Botti di Capodanno, rimozioni e sequestri della Polizia Municipale

La guerra ai botti di Capodanno non si può fermare il 31 dicembre, per questo proprio nella notte di San Silvestro, il Comando di Polizia Locale di viale Rossini ha stretto il cerchio attorno ai venditori abusivi di artifici e giochi pirici

Nonostante i divieti, anche quest’anno i botti di Capodanno sono stati i protagonisti indiscussi della notte più lunga, quasi non ci sia altro modo di salutare “in bellezza” il 31 dicembre. Senza dimenticare, poi, come il fragore provocato da petardi e fuochi d'artificio spaventi non solo i bambini, ma anche gli animali tanto da fargli perdere, in alcuni casi, persino l'orientamento. Il bilancio dei festeggiamenti per la notte di San Silvestro, diffuso come di consueto dalla polizia di Stato, seppur drammatico, segna una netta inversione di tendenza, come se gli italiani avessero imparato ad usare i botti “responsabilmente” e con prudenza. I numeri parlano chiaro, nessuna vittima e un sensibile calo dei feriti che per il 2015 si attesta a quota 251 persone finite al pronto soccorso in tutto il Paese  a fronte delle 361 del 2014. In riduzione anche il numero dei minorenni coinvolti, così come il numero di ferimenti da arma da fuoco.
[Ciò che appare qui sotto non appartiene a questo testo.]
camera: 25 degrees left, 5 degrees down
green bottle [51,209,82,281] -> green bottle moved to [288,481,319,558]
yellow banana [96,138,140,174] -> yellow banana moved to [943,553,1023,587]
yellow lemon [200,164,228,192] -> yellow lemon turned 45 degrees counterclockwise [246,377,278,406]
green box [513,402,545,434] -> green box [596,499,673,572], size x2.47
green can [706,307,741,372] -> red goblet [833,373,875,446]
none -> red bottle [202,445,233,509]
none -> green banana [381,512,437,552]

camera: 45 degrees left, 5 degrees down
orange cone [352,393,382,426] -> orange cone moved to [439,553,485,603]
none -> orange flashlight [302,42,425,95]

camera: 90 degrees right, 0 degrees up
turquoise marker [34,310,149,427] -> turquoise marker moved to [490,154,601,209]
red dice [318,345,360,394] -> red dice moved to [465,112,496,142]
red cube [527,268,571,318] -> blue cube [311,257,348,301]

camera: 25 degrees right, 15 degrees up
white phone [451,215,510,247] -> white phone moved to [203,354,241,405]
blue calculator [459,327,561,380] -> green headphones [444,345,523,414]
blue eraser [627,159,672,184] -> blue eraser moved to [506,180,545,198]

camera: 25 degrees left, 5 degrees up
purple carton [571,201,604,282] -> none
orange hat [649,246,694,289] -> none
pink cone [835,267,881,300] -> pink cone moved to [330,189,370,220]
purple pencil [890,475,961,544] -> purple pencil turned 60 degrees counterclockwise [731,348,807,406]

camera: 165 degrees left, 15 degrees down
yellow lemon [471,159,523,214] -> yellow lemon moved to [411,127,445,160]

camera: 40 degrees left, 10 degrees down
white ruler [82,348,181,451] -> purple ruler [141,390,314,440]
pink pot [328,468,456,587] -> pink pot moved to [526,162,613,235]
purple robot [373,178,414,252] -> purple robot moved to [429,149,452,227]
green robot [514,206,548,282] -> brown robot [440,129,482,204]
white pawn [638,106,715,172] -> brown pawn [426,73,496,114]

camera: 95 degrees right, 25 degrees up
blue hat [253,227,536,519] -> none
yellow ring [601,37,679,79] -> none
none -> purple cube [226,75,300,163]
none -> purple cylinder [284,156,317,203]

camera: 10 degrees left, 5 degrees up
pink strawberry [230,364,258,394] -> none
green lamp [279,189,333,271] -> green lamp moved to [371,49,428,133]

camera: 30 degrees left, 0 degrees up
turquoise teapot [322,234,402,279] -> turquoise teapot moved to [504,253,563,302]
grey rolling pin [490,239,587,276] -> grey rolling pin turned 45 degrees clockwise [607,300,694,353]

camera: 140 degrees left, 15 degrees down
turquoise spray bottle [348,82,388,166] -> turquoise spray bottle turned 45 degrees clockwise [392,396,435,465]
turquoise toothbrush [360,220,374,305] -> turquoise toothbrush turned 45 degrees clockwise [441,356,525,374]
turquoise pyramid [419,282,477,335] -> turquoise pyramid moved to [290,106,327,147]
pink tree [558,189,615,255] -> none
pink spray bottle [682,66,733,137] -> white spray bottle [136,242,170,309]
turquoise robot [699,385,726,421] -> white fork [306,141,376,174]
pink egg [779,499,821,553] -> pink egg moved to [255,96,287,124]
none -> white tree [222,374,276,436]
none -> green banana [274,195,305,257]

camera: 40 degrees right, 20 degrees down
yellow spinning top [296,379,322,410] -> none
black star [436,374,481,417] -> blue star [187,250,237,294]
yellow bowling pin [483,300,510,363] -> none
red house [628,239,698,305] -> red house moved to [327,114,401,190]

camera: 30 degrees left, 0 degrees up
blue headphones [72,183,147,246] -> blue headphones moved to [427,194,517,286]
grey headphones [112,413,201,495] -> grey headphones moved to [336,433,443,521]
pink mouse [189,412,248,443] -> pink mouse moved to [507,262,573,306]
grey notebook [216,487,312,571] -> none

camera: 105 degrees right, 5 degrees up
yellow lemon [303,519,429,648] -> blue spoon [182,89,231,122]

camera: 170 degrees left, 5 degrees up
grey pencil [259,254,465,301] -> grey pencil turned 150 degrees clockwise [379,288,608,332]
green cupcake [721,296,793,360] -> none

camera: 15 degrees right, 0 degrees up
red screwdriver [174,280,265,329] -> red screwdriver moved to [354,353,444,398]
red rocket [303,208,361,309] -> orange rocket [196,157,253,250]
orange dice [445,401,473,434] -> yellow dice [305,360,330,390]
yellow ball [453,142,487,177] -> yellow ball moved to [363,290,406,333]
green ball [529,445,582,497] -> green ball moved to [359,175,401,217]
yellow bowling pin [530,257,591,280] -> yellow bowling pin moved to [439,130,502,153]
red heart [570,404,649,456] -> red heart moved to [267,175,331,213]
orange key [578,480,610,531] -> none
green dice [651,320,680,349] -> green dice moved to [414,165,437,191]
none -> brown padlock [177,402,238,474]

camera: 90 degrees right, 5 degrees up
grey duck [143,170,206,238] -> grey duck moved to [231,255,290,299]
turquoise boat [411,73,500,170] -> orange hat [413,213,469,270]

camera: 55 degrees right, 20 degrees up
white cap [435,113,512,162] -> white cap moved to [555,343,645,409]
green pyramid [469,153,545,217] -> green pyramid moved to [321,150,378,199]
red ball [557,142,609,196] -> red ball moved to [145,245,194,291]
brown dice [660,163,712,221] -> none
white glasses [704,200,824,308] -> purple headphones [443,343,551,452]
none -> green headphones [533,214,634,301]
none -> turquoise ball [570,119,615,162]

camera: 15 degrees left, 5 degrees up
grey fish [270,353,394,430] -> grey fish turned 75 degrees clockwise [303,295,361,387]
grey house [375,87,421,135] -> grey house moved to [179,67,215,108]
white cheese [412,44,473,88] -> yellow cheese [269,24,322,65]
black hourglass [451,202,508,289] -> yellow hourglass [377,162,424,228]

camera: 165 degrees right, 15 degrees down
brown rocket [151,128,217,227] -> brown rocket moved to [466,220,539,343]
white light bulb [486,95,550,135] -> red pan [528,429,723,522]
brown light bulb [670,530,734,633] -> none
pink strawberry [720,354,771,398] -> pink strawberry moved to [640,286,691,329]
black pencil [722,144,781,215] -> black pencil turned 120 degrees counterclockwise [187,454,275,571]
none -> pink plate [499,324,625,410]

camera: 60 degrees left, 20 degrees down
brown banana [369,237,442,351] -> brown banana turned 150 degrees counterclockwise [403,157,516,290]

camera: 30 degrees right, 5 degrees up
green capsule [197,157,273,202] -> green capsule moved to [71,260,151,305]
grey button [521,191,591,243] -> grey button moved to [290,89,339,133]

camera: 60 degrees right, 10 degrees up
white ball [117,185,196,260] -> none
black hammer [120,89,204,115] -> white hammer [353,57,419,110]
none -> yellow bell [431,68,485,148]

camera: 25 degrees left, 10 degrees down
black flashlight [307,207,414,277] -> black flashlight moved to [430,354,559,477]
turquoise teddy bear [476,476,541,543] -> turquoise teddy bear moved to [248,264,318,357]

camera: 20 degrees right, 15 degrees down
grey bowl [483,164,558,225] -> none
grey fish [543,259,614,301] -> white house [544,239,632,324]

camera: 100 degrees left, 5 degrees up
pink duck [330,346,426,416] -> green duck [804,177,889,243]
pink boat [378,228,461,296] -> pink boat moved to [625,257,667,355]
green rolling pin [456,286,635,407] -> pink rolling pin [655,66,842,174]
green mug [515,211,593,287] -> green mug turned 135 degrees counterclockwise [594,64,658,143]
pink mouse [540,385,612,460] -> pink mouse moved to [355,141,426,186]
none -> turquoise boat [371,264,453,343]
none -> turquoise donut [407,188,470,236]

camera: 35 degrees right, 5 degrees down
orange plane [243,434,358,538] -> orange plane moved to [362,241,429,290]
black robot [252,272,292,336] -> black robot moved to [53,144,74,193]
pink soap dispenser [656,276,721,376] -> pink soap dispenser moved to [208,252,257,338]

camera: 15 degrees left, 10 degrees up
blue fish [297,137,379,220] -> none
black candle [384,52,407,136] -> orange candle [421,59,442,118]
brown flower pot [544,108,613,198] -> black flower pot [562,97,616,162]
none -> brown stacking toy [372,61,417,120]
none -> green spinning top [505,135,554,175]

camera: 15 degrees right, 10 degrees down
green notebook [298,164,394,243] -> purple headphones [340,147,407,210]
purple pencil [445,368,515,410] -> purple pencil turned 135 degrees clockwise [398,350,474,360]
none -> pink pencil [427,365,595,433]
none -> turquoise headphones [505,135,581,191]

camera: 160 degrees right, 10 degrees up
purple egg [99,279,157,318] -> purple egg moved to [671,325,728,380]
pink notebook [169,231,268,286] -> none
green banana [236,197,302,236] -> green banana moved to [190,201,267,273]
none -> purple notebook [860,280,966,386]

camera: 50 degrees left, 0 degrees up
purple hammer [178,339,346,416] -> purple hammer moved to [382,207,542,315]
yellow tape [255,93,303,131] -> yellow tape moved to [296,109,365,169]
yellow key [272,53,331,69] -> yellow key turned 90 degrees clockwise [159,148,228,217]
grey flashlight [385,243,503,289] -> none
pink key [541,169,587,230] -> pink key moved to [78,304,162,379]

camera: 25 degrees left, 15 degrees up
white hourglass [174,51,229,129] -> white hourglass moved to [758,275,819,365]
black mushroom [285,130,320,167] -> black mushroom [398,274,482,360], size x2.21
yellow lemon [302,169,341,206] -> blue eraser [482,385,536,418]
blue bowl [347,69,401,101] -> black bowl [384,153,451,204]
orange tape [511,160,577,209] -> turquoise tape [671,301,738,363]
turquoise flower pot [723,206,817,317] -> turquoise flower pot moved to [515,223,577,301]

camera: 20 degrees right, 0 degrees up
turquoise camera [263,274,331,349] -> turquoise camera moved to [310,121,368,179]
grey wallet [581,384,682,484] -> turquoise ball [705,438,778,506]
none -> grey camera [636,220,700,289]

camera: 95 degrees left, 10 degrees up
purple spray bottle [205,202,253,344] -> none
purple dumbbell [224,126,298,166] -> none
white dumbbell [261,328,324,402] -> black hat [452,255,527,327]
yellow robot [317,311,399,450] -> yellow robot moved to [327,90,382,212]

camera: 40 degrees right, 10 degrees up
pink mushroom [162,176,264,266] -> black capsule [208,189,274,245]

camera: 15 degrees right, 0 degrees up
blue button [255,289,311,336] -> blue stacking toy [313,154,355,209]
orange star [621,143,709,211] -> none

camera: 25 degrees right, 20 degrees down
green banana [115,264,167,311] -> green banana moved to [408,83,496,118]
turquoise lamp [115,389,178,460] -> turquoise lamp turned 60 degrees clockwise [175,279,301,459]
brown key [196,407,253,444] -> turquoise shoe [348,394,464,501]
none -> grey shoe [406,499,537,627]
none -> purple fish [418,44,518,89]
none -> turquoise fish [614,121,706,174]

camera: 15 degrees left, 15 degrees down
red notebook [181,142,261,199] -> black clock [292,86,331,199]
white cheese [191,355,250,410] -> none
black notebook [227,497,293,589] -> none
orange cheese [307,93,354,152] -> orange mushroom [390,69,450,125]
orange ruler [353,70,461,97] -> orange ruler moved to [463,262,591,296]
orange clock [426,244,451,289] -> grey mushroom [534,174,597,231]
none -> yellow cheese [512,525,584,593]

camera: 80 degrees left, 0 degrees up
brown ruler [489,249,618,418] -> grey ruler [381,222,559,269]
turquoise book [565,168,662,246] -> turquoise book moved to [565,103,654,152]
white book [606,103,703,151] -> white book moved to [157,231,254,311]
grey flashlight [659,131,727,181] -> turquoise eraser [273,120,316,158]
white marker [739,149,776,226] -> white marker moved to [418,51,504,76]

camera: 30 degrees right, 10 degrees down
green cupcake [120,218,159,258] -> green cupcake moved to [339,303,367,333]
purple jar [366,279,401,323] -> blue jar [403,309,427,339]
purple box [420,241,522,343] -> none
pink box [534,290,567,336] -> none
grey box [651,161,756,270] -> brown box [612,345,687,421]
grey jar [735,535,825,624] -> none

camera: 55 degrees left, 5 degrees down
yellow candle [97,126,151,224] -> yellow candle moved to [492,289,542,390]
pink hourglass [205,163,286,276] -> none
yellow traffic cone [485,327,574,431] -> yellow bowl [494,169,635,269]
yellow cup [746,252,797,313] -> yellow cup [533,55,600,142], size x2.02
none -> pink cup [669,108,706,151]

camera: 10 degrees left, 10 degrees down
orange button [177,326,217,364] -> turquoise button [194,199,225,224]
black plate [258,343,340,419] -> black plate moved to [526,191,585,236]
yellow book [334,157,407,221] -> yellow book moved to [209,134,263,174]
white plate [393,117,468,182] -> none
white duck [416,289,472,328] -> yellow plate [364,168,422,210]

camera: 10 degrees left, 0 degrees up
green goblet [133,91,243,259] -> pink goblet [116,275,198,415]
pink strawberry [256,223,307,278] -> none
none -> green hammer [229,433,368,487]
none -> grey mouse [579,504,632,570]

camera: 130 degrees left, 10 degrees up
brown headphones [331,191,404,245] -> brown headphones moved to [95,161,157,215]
Merito anche degli appelli al buonsenso e al rispetto per gli altri e della repressione, più intensa ovviamente nei giorni clou fatta su più fronti dalle associazioni animaliste agli amministratori preoccupati per la pubblica sicurezza tanto da vietarli a colpi di ordinanze.
 
A Lecce,  dopo l’ordinanza emessa dal Comune di Lecce pochi giorni prima della notte di Capodanno, il comando di Polizia locale di viale Rossini, guidato dal comandante Donato Zacheo, ha svolto diverse perlustrazioni e attività di controllo di eventuale abusivismo commerciale nell’ambito della libera vendita di giochi pirici su aree pubbliche in città, anche il 31 dicembre. Un controllo che ha portato
sequestro di giochi pirici per un quantitativo pari a 5 Kg  in Viale Della Repubblica (di fronte al supermercato Lidl).

Nel corso del servizio, inoltre, sono state scoperte quattro postazioni abusive di vendita su area pubblica in L.go Scipione de’ Monti, in Viale F. Calasso, in Viale dell’Università ed in Viale Porta d’Europa  che sono state di conseguenza immediatamente smantellate e rimosse.